Zeyrek Mosque

During the 12th century, the Byzantine Empress Irene and Emperor John II Kommenos commissioned the Pantocrator, a three-church monastic complex, to serve as the dynastic mausoleum for themselves and later Byzantine emperors. In the 14th and 15th centuries, Palaeiologan emperors were also buried in the multi-domed structure in the heart of what is now the old city of Istanbul.
After the Ottoman conquest in 1453, the buildings were converted to a Medresse (Koranic school) and subsequently to a mosque. One part of the Zeyrek Camii is still used for Muslim worship. But the building is situated in a poor neighborhood of immigrants who have little historical and cultural attachment to it. The impressive structure has been allowed to deteriorate in the past. Because the structure remains relatively stable, the most immediate actions required are to secure it from further damage from the weather. Restoration work is on its way but funding is still needed to complete re-roofing, replace all the windows, repair damaged walls, and consolidate interior surfaces.

Zeyrek Mosque is selected as 100 most endangered sites of the world by World Monuments Fund.

★ ★ ★

Problems and tasks —
1. Update the passage on Zeyrek Mosque from "After the Ottoman" up to and including "consolidate interior surfaces.", replacing "poor neighborhood" with "low-income neighborhood".
2. Answer these questions from the Zeyrek Mosque text:
(a) Who commissioned the Pantocrator?
(b) What were the buildings first converted to after the Ottoman conquest in 1453?
(c) Which organization selected Zeyrek Mosque as one of the 100 most endangered sites of the world?
3. Carry on writing the Zeyrek Mosque text after its final sentence.

Supplied data —
★ ★ ★

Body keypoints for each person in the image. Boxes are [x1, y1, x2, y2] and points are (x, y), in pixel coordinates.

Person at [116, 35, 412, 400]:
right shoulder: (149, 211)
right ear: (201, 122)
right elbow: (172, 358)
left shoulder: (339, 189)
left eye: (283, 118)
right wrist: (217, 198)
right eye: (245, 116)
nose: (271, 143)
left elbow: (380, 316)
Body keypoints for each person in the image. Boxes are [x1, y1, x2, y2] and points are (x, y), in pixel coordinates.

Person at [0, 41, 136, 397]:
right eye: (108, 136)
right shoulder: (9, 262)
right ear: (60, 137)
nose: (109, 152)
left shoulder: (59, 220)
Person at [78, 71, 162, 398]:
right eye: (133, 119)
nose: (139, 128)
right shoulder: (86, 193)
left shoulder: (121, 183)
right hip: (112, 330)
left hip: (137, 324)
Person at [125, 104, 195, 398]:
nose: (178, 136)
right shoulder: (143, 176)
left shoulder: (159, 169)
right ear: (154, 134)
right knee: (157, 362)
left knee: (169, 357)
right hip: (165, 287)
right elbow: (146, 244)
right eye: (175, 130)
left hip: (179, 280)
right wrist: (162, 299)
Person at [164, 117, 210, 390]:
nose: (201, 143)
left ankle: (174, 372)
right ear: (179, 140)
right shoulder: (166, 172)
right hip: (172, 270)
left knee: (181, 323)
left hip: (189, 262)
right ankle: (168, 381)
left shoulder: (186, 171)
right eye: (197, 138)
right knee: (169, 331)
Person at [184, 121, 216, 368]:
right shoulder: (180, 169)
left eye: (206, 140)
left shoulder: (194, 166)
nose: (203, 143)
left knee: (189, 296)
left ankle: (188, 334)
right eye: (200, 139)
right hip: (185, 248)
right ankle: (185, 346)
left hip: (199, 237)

★ ★ ★

Responses by item number —
1.
After the Ottoman conquest in 1453, the buildings were converted to a Medresse (Koranic school) and subsequently to a mosque. One part of the Zeyrek Camii is still used for Muslim worship. But the building is situated in a low-income neighborhood of immigrants who have little historical and cultural attachment to it. The impressive structure has been allowed to deteriorate in the past. Because the structure remains relatively stable, the most immediate actions required are to secure it from further damage from the weather. Restoration work is on its way but funding is still needed to complete re-roofing, replace all the windows, repair damaged walls, and consolidate interior surfaces.

2.
(a) The Byzantine Empress Irene and Emperor John II Kommenos
(b) A Medresse (Koranic school)
(c) The World Monuments Fund

3.
In Fatih district at Zeyrek on badethane Street overlooking the Golden Horn, this building, used as a mosque today, was originally the Church of the Pantokrator Monastery bulit by Eirene, the wife of loannes II Kommenos and was one of the largest monasteries of stanbul. Construction was completed in 1136. During the Latin invasion it was seized by Roman Catholic priests.

After the Ottoman conquest of 1453 Sultan Mehmed, the Conqueror had the monastry changed to a Islamic school and the church to a mosque. The first teacher was Molla Zeyrek Mehmed Efendi, the school and mosque taking his name.

It underwent serious repairs at the end of the 18th century. Having been in disrepair for many years, restoration work was started in 1966. There are three buildings all adjacent to each other. The roof is made up of five domes with a single gallery minaret. During restoration work the original floor was discovered and represents one of the best and rarest examples of the craftmanship of the 12th century.